Berbeda halnya dengan sistem Islam (Khilafah), yang menjadikan pendidikan bagian dari pengurusan negara. Sehingga negara wajib menjamin dan memfasilitasi pendidikan agar setiap individu rakyat dapat mengenyam pendidikan yang berkualitas secara adil dan merata, baik di desa maupun di kota. Selain itu, pendidikan merupakan kewajiban bagi setiap muslim yang harus ditunaikan. Rasulullah saw bersabda, ”Menuntut ilmu itu wajib bagi setiap muslim.” (HR Muslim)



Pendidikan memiliki peranan penting untuk melahirkan generasi cemerlang pemimpin peradaban dunia. Pendidikan Islam berbasis akidah memadukan antara nilai keimanan dengan ilmu kehidupan yang akan berpengaruh besar dalam setiap amal perbuatan generasi. Output pendidikannya adalah generasi yang berkepribadian Islam dan mampu menyelesaikan setiap persoalan kehidupan berdasarkan syariat Islam. 



Di sinilah peran penting negara agar dapat mewujudkan generasi cemerlang, yaitu dengan menjamin hak pendidikan kepada seluruh rakyatnya dengan cara gratis. Rakyat tidak dibebankan untuk memikirkan biaya pendidikan karena hal ini menjadi tanggung jawab negara. Bukan hanya pendidikan, semua kebutuhan pokok lainnya seperti kesehatan, keamanan, transportasi, dan lain sebagainya merupakan tanggung jawab negara.

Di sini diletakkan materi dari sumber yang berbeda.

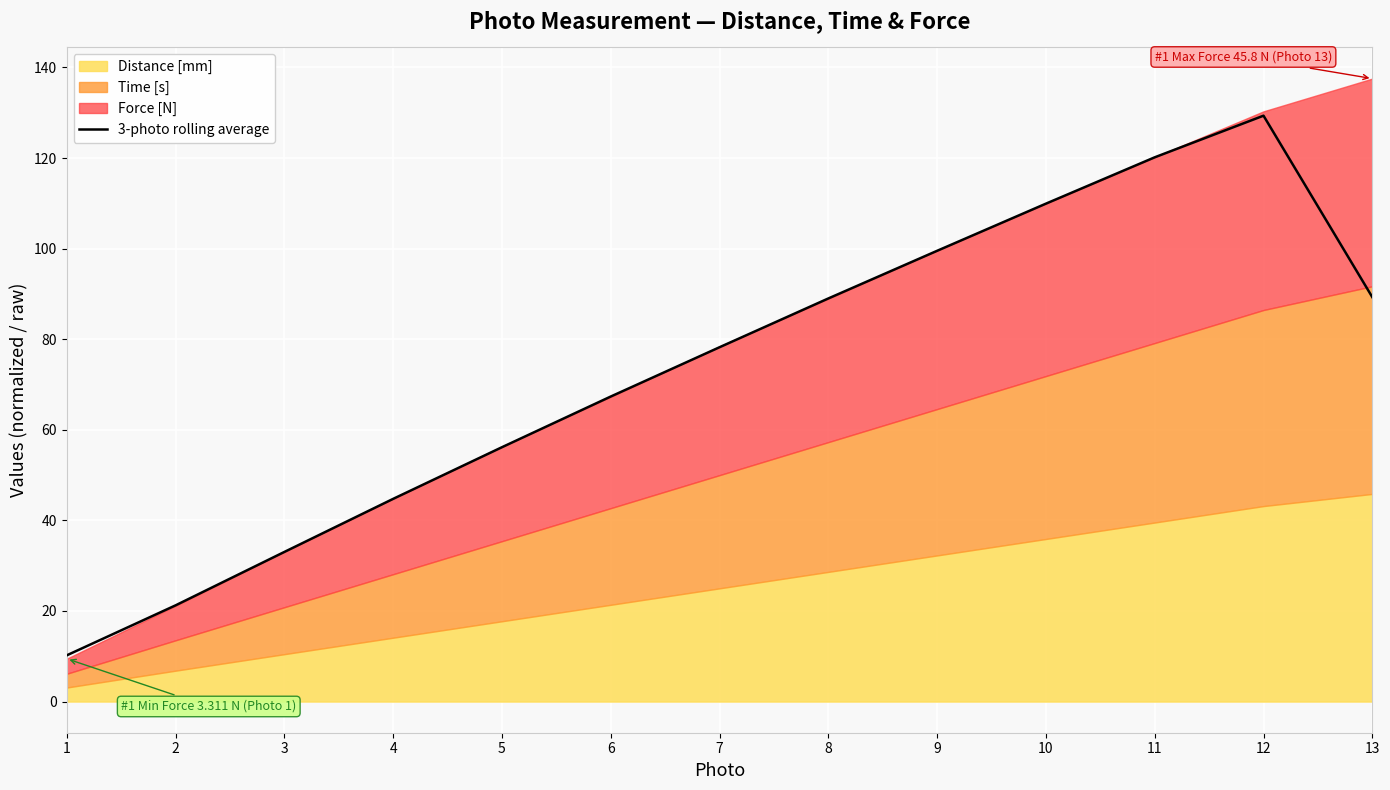

Where is 3-photo rolling average nearest to the value 69?

6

Rakyat pun bisa merasakan kehidupan yang makmur dan sejahtera, karena negara senantiasa hadir mengurusi urusan mereka. 


Maka wajarlah di masa kejayaan Islam, banyak melahirkan generasi emas, ilmuwan dan polymath. Mereka bukan hanya faqih dibidang agama, melainkan juga terdepan dalam sains dan teknologi. Bahkan keilmuan mereka berkontribusi besar pada peradaban dunia hingga hari ini. Jelaslah sudah hanya sistem Islam yang mampu merubah keadaan negeri ini dan dunia menjadi mulia. Maka sistem batil kapitalisme harus dihilangkan dan dibuang, serta diganti dengan sistem yang menjadikan manusia sebagai umat terbaik dengan peradaban terbaik yang berasal dari Zat Yang Mahabaik. Wallahua’lam.